Hacker News new | ask | show | jobs
by adamb 3629 days ago
I don't know how large a large project is, but our system is pretty large. We build and test for 4 different operating system flavors and way more than that if you incorporate specific versions and distributions. We run end to end user tests against our applications that test functionality across many of these operating systems. We have broken up our tests into functional groups that have parallelism and caching within the groups and the groups themselves run in parallel. In some cases a single developer or build slave has used 40 machines at once to run these tests (this number was only limited by our budget... windows machines are extra expensive on EC2).

In terms of reporting on tests that run in parallel, we built a tool that specializes in exactly that. It collates output from parallel tests, it times out on tests that are hung, it makes sure the build system doesn't kill it if tests are too silent. It also tracks which tests have run against which versions of the codebase in the past and what their outcomes are. We use supporting tools to analyze test flakiness and understand when they are introduced. We have had a lot of success with this approach, as developers debugging weirdness across many tests is less miserable when they can use the same tools that CI does.

Critically, when bugs in those tools are discovered, developers can pinpoint and fix those bugs locally with reasonable ease. Deploying fixes to the test runner (or the logic that allocates workers for the test runner) is like any other change. No need to tinker with Jenkins (or buildbot, etc) config. No need to take the build system down to test that the change is correct. No need to bring up a test version of the build system and experiment with your change there.

We've gone to great lengths to make our system something that's a joy to work with and helped us be very productive across the many different environments we need to operate in.

It's tough to know how much detail is appropriate in comment threads like these. You're absolutely right that there's a lot that needs to come together to make something like what I've described work. I know because we pulled enough of it together to support our own large and heterogeneous projects.

It sounds like you have also thought about this problem a lot. Can you share more about the sorts of tests (language, test library, etc) you have? Perhaps we can break new ground where each of our respective experiences and intuition intersect.

1 comments

We have a similar design but need to juggle js and python in some interesting ways. There are only so many variations on the theme of CI so I'm not surprised about the convergent design. Our environment is not as heterogenous and we leverage pre-baked AMIs and LXC containers for isolation and reproducibility.

My contention was the emphasis on local reproducibility. In the past I would have said yes, local reproducibility should be a feature of any well designed CI pipeline but nowadays I'm not sure anymore.
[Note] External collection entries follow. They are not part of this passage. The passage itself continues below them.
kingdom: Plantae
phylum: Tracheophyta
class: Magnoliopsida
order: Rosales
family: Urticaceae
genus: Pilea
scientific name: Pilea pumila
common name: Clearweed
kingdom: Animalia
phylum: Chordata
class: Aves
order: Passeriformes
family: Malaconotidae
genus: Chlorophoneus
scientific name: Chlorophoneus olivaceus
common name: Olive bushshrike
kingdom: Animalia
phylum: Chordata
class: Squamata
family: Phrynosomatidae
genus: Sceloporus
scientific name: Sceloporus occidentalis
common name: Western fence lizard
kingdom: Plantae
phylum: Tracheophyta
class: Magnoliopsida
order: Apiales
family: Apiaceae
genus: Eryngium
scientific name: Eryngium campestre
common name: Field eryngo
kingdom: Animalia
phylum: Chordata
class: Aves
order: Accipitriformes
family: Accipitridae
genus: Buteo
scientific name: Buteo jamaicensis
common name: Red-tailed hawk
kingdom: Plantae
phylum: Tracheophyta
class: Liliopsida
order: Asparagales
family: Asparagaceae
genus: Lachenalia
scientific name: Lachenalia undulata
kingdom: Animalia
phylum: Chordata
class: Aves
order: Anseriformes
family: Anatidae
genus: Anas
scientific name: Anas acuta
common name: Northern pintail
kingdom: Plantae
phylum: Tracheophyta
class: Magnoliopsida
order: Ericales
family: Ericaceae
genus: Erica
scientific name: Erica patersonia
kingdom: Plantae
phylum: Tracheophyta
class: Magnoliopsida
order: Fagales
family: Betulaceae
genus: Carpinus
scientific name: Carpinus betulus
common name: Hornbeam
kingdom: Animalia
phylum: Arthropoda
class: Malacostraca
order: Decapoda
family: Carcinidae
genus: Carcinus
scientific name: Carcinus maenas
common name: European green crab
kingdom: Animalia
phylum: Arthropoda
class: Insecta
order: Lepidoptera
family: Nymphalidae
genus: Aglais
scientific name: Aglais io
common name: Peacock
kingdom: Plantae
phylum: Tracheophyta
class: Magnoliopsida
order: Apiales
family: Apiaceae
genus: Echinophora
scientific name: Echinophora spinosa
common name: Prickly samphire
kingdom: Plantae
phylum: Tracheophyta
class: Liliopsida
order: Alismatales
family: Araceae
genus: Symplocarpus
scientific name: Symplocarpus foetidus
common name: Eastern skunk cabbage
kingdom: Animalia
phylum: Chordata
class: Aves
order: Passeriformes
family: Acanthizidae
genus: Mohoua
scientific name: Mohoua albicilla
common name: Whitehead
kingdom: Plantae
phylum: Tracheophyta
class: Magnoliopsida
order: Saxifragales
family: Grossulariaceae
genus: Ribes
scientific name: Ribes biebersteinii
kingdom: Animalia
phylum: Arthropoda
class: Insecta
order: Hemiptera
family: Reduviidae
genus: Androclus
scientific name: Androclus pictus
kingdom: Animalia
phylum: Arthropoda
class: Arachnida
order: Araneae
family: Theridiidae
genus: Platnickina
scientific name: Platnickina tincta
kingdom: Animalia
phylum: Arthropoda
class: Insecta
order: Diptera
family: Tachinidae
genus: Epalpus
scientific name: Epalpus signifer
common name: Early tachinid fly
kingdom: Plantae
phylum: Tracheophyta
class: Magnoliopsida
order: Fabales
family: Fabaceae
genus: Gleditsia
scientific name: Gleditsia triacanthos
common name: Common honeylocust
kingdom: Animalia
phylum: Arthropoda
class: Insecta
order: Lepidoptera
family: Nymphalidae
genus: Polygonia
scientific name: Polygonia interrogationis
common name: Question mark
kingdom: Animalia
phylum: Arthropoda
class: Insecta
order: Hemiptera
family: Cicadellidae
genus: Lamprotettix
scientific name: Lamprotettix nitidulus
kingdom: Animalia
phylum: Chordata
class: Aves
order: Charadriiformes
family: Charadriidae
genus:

Local development environments are optimized for iteration speed at the cost of reproducibility and stability. Whether this is the right decision or not can be debated. CI environment on the other hand is designed for reproducibility and stability. Those sets of requirements are somewhat at odds and you can't optimize for all at the same time. Tools should be shared across local and CI environments as much as possible but not when it comes at the cost of compromising the requirements for each environment.